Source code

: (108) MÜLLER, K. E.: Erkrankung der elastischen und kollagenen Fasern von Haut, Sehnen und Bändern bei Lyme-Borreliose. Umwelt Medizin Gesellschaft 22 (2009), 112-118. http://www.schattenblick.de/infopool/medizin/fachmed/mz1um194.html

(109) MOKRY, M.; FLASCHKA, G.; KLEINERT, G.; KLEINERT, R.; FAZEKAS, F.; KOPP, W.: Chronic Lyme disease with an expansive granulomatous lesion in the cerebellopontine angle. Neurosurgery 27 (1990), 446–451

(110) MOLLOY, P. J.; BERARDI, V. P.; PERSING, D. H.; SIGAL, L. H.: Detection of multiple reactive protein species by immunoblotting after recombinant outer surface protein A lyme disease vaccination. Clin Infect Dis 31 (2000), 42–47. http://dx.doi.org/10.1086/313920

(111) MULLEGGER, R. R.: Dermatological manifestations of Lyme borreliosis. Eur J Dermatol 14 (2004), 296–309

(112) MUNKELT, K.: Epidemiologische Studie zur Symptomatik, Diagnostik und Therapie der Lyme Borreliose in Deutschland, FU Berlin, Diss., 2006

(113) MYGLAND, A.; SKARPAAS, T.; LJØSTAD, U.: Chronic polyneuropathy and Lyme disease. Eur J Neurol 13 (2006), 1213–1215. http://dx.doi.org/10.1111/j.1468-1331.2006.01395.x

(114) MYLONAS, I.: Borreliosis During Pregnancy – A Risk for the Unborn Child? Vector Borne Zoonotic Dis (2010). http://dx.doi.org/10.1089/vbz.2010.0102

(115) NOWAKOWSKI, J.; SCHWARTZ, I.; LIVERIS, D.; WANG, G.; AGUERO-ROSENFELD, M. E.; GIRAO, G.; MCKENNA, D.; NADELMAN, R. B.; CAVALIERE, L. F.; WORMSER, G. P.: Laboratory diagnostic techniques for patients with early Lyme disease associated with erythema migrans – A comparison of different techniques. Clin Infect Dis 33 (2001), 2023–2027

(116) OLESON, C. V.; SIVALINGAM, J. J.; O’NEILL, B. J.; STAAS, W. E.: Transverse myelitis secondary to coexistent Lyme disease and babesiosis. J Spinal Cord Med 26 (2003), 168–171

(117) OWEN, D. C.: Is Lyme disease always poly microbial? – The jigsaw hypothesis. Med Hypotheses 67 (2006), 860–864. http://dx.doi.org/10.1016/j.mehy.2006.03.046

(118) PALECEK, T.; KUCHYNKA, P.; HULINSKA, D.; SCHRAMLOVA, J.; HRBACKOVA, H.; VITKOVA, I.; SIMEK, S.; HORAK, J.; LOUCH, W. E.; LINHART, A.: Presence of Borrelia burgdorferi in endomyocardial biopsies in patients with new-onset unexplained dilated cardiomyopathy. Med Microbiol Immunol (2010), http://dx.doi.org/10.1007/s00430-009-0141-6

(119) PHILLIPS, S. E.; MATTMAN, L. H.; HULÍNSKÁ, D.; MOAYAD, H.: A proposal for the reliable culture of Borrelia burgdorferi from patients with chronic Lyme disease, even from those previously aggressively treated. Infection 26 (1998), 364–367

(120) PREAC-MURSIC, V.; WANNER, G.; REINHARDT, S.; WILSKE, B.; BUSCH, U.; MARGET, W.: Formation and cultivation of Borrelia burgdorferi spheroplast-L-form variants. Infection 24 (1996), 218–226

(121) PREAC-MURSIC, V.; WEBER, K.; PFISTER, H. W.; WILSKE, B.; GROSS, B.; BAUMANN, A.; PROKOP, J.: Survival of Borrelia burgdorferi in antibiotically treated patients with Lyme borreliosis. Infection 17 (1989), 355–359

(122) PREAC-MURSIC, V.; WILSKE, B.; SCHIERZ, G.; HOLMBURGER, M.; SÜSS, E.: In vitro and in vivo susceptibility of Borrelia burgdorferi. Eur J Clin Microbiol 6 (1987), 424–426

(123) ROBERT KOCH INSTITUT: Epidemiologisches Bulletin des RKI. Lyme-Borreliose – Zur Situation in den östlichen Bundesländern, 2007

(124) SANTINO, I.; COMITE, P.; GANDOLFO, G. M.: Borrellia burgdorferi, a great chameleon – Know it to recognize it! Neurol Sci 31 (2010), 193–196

= = = = = = =

■ Exercise description ■
Would you please show every line of the material above that includes the string "Neurol"?

■ Written answer ■
(113) MYGLAND, A.; SKARPAAS, T.; LJØSTAD, U.: Chronic polyneuropathy and Lyme disease. Eur J Neurol 13 (2006), 1213–1215. http://dx.doi.org/10.1111/j.1468-1331.2006.01395.x
(124) SANTINO, I.; COMITE, P.; GANDOLFO, G. M.: Borrellia burgdorferi, a great chameleon – Know it to recognize it! Neurol Sci 31 (2010), 193–196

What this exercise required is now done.